Any organization which runs a large number of projects will need to group the projects according to risk. This will allow them to set the necessary level of management attention and risk management for the project right from the start.

There are five main factors which affect the overall risk of a project:

The Project Budget

A large project budget means that, if the project fails, it will have a major impact on the whole organisation. A low budget project is not likely to put the organization at financial risk

Strategic Value

If a project is of strategic value to the organization (regardless of the budget required to implement it), then the impact is high if the project fails

Complexity

Complex projects are inherently riskier and more difficult to deliver than simple projects. A project can be “complex” in a number of different ways. The most relevant factors for the management of the project are:

  • How many different skill areas are involved?
  • Do required skills come from completely different parts of the organization and if yes, are they used to working together?

Failure Impact

In some cases, a low budget project can result in large amounts of lost business if it fails. It is important to look not just at the money being invested in a project but also at lost revenue, lost customers, and similar factors. After looking at these factors, an estimate needs to be made about how much money the organization will lose if the project fails.

Ability to deliver

Does the organization have all the necessary skills and resources available to complete the project? If the answer is “no”, then the project team will need to buy in the necessary resources and expertise or develop them in house as part of the project. This clearly adds risk to the project.

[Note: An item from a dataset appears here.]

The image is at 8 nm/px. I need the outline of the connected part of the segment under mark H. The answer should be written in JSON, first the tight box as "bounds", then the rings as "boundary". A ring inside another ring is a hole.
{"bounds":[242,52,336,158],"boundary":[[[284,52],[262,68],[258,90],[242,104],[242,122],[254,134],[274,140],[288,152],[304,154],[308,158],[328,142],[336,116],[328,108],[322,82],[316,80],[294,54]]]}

Note: For some organizations this may not be a risk factor. The organization may have decided that if the relevant skills and resources are not available then the project will not be started.

These factors have been summarized in the graphic below:

5 Major Factors Can Be Used to Assess the Overall Project Risk
5 Major Factors Can Be Used to Assess the Overall Project Risk

Creating a risk value

The next step is to combine the five main risk factors together to create a simple value. This can be a simple sliding scale from 1-10 or it can be a simple grouping such as category A, B, or C projects. The method that you choose will need to meet the needs of your organization. Personally, I prefer a simple grouping. Then there is no discussion about borderline projects.

See the worked example below:

Example of Risk Assessment via Grouping...
Example:
Risk Assessment via Grouping…

What to do now your risk is qualified…

Once the level of project risk has been decided, this value should be used to define the amount of management attention and risk management a project receives. High risk projects obviously need careful risk management procedures and attention from the core management team. Low risk projects can probably be left to their project sponsor to manage directly.